Text segment:
********

This thread has been locked.

If you have a related question, please click the "Ask a related question" button in the top right corner. The newly created question will be automatically linked to this question.

PTH12020L: Power loss

Part Number: PTH12020L
Other Parts Discussed in Thread: TPS7A94EVM-046

Tool/software:

Hi team, 

1) we are using P/N: PTH12020 in our design,

input voltage:12V

output voltage: 0.85V

Load Current: 13.745A

efficiency:80% (as per datasheet)

for Power loss we got 2.921W using formula (o/p power*((1-efficiency)/efficiency)), is ok to get 2.9W power loss???, we feel it is more than usual, does it required any heatsink??

2) Similarly, for P/N: TPS7A9401DSCR

input voltage:6.5V

output voltage: 2.5V

Load Current: 0.530A

for Power loss P = (Vin-Vout)*Iout we got 2.12W is this acceptable?? will it generate more heat??

********

Stored entries
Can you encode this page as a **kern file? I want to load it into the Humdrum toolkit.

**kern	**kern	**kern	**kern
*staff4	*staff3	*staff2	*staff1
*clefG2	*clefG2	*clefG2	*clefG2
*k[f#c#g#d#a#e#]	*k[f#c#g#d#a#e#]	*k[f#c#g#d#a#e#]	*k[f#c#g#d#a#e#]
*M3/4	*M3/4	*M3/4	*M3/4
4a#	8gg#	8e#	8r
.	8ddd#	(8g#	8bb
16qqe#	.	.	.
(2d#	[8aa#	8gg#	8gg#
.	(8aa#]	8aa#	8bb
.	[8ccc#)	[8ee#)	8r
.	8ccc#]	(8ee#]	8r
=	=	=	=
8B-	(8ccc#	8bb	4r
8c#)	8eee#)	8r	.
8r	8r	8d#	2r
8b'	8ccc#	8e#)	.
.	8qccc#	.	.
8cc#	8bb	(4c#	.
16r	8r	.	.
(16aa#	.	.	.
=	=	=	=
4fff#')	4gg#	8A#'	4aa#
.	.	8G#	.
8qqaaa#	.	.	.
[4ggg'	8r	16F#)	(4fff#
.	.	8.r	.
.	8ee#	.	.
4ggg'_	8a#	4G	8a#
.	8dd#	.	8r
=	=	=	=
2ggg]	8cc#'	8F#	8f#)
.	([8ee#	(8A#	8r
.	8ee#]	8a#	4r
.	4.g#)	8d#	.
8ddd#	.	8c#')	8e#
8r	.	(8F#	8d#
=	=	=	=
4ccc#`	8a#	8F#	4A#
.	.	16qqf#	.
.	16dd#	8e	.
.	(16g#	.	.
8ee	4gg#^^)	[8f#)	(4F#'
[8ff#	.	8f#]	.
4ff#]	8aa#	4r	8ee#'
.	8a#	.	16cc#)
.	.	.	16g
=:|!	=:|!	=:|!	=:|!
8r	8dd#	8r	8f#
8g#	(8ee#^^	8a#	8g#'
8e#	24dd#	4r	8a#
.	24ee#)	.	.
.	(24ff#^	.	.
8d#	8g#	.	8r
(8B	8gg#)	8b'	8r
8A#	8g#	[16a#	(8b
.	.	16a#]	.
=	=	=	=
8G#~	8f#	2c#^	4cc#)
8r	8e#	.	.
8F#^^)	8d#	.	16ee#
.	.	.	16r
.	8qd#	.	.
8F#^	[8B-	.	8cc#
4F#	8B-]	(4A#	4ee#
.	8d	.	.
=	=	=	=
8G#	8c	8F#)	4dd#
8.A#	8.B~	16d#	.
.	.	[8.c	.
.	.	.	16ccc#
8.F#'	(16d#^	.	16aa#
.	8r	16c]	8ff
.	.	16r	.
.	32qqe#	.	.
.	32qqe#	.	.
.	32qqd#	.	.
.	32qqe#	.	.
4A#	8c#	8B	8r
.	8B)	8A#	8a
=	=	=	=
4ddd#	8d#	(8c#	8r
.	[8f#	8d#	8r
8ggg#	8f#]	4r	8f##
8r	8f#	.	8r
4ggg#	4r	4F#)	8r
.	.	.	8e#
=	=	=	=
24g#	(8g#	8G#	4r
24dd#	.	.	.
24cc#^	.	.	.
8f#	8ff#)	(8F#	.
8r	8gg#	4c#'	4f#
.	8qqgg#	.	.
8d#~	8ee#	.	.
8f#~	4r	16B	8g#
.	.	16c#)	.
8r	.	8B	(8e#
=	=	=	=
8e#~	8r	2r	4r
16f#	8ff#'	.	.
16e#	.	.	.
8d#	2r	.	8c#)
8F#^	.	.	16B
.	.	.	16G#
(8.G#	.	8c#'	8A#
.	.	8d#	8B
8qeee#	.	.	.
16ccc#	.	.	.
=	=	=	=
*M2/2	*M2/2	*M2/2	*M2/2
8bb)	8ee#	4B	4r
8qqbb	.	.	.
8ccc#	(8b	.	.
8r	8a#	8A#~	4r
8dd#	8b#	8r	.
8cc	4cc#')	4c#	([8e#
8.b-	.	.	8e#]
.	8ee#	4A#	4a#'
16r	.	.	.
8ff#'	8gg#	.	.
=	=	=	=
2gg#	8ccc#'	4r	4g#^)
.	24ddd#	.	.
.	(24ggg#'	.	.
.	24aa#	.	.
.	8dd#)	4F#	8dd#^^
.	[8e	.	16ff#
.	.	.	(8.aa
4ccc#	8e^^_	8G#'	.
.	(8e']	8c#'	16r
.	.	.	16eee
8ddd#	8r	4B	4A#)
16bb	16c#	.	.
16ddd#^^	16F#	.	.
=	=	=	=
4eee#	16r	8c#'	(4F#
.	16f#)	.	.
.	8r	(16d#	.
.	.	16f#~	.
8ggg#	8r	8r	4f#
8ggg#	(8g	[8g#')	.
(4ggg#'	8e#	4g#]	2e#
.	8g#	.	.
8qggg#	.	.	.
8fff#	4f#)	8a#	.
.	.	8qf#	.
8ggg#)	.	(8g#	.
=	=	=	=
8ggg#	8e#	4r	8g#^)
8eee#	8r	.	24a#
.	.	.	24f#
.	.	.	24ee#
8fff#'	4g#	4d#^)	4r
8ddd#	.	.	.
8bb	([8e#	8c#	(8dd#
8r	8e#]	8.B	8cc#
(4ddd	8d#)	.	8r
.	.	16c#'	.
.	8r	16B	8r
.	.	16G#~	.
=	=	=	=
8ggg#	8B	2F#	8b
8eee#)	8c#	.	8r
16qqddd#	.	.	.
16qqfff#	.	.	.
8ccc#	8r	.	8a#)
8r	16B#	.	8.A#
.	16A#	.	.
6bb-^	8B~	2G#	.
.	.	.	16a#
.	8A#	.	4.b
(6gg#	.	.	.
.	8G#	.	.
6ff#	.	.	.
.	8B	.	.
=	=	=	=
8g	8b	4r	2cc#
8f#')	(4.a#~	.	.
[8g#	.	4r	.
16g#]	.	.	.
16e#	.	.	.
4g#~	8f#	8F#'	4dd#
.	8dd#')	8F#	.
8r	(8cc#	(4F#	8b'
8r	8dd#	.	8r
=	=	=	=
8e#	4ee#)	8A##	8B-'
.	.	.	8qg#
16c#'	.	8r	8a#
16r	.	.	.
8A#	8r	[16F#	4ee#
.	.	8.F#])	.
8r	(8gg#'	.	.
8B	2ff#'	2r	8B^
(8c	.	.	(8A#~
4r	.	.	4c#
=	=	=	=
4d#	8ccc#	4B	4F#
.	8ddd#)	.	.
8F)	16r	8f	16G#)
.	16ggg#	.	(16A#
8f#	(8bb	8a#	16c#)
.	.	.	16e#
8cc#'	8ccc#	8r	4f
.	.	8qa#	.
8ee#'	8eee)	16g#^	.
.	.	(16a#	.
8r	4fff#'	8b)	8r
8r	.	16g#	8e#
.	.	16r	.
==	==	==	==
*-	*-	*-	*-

********

Aim: In the power loss thread, what load current is listed for the PTH12020?

Final answer: 13.745A